Melissa Chen | The Innovator 25 Asia-Pacific 2022
innovator-25-2022-apac-melissa-chen

Melissa Chen

Head of Marketing Communications
Uber

Taipei


“Even the smallest campaigns can have the biggest impacts if you think outside the box."


Melissa Chen’s work at Uber has turned Taiwan into a critical strategic market for the company, often used as a testing ground for global campaigns that are developed under Chen’s watchful eye. These include Uber’s first mass media grocery campaign, fueled by collaborations with local supermarket chains, along with membership retail, product delivery brand campaigns and the ‘Pride of Taiwan’ social effort. Chen initially cut her teeth at Uber Eats before taking on broader marketing communications leadership, and also serves a culture lead at the company, helping to develop the ‘Manager Academy’ global initiative to develop future leaders. 
How do you define innovation?
One of my favorite quotes doubles as Einstein’s most famous: “The definition of insanity is doing the same thing over and over and expecting different results.” My remix of this for innovation is “consistently doing different things over and over and documenting the difference in results that transpires.” Innovation without accountability is cooking without a measuring cup.

What is the most innovative PR or marketing initiative you've seen over the past 12 months?
I want to shamelessly vote for the campaign my team brought to life. To champion our category-leading local selection credentials, we launched “Pride of Taiwan”, a social-first campaign where we rallied the people of Taiwan to vote for what they deemed to be the most iconic Taiwanese dish to be put on the world stage. Taiwan voted, and as promised we featured bubble tea in Times Square in the heart of New York City. The pride of Taiwan was brought to life by the aptly named campaign.

In your opinion, which brands and/or agencies are most innovative in their approach to PR and marketing?
Innovation is in our DNA here at Uber and Uber Eats, with Bold, Direct, With Heart as our tone of voice. We have partnered with a fantastic agency village and together are a force of fearless optimists through every touchpoint and through every form of communication.

Describe a moment in your career that you would consider to be innovative.
When I had a cross-sector assignment from J&J consumer to J&J medical sector, I tried to generate the buzz and awareness of the launch of a new bone nail product to fix hip fractures by making the product demo model into (very real and still tasty) cupcakes in the largest orthopedics annual congress in Taiwan. It created a high volume of cut-through in the congress and surgeons were drawn to our booth in droves to get to know more about our product.
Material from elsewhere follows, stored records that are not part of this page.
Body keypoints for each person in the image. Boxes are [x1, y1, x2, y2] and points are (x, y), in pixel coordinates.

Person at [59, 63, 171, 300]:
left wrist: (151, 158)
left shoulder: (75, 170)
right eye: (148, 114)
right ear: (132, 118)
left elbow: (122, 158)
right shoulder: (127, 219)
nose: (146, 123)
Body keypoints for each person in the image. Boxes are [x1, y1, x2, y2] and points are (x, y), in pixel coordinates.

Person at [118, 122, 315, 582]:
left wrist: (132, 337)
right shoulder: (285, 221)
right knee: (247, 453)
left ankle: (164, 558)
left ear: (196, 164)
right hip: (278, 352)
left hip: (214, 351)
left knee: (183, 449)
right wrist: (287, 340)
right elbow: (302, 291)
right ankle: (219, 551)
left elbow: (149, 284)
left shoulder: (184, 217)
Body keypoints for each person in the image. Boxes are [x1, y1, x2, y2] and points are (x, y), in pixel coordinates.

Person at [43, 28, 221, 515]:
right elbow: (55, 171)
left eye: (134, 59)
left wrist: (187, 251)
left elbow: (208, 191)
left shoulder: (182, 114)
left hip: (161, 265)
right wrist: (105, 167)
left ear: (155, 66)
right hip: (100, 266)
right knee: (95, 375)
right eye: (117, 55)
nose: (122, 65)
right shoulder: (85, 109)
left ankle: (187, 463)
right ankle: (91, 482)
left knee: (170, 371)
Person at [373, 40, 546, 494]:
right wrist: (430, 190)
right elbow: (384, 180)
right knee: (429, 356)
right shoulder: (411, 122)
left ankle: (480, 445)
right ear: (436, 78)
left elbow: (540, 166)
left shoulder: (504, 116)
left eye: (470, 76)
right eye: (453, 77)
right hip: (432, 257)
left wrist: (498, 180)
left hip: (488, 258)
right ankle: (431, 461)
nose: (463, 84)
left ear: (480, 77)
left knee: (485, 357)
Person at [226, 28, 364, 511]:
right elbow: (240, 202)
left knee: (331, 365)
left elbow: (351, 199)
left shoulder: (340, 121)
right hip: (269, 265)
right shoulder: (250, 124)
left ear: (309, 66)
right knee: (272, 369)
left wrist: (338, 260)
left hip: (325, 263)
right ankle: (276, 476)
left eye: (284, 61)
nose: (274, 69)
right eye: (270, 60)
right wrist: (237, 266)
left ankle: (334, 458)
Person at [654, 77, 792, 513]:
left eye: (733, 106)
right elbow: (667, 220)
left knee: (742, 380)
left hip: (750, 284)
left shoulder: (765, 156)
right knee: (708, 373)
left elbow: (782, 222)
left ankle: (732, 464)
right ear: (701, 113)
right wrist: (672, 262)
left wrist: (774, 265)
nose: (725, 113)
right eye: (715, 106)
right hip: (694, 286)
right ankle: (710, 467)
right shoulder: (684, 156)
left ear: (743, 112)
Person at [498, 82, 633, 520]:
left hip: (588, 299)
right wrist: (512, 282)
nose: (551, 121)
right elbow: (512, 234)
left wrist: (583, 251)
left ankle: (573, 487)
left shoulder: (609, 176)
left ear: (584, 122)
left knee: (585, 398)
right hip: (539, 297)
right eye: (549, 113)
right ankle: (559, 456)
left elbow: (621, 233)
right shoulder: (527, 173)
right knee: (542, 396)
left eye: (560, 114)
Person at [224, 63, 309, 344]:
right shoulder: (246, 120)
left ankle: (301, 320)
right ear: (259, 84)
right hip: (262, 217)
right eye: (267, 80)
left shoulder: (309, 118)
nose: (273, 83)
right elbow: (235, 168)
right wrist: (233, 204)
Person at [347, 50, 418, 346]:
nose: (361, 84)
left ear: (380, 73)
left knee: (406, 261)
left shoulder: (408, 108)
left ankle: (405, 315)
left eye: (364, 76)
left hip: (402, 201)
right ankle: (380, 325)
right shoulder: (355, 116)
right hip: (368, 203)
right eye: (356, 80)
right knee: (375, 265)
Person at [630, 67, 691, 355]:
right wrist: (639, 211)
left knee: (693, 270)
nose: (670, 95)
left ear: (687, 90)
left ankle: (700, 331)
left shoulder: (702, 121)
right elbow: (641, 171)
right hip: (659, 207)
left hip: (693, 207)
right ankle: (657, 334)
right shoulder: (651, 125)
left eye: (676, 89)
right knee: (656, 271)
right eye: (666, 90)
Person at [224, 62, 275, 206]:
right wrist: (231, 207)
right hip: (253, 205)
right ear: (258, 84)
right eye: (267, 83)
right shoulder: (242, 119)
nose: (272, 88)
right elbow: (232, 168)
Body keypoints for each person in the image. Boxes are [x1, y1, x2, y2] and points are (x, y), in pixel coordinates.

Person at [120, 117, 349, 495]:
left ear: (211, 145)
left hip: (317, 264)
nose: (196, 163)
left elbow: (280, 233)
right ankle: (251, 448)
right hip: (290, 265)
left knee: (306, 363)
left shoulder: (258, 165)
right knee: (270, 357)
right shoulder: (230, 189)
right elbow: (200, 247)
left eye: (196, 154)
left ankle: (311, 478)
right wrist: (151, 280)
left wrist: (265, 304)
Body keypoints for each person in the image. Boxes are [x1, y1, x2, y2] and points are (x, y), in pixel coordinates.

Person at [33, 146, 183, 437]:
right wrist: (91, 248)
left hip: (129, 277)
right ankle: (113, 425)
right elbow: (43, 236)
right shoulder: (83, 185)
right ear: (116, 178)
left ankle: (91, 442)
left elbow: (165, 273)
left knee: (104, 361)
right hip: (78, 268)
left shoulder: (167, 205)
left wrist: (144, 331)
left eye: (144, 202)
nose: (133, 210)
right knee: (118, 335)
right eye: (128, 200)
Furthermore, we also generated a massive amount of user-generated content by surgeons with photos of them holding cupcakes shared in their social media accounts!
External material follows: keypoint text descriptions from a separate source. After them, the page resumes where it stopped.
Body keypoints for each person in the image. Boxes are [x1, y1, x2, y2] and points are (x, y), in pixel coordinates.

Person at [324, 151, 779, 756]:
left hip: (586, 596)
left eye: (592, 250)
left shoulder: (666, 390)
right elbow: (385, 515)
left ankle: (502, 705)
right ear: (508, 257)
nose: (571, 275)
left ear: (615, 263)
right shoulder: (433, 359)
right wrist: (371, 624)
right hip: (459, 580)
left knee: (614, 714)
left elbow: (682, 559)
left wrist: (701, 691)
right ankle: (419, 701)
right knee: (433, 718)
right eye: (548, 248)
Who do you admire for his/her approach to innovation?
Lucinda Barlow aka Wonder Woman as we know her within Uber circles. She’s a catalyst of innovative ideas in her daily job as APAC Head of Marketing at Uber. A recent case is that she scaled her inspiration beyond the marketing organization to all APAC staff by launching the “Snowstorm” initiative to empower everyone in Uber APAC to brainstorm ideas, no matter how big or small, as she believes everyone is born creative and can become more creative in our everyday work and lives. She is the heart, soul and very creative mind behind our greatest and most innovative ideas.

How do you get out of a creativity rut?
I just dance Les Mills BodyJam in gym classes and lose myself (and literally lose weight in the process) with moves along to upbeat music.

What advice would you give to the PR industry around embracing innovation?
Just test, learn, and optimize. Never feel you have to be all set to start to innovate. You can start with campaigns of any kind of scale. Even the smallest campaigns can have the biggest impacts if you think outside the box.

What would you be doing if you weren't doing your current job?
Supporting social enterprise to build a sustainably self-funded business model is something that I’m passionate about and might seriously explore in the future.

Which book/movie/TV show/podcast/playlist/other cultural source has provided inspiration over the past year?
Top Gun: Maverick. Best movie of the year for providing inspiration for personal development, leadership, innovation, and just being highly entertaining.

How would you like to see work culture, and the role of the office, evolve?
The RTO (return-to-office) initiative is not optimized for productivity and efficiency, but to facilitate better collaboration and more opportunities for innovation with collective wisdom from real interactions. There is no substitute for the chemistry that comes to life when you get brilliant minds together in one place.

How can the PR and communications industry harness innovation to make more progress on diversity, equity and inclusion?
Acts not ads. And the progress has to start within the org and its work culture, we should always encourage diverse thinking and points of view.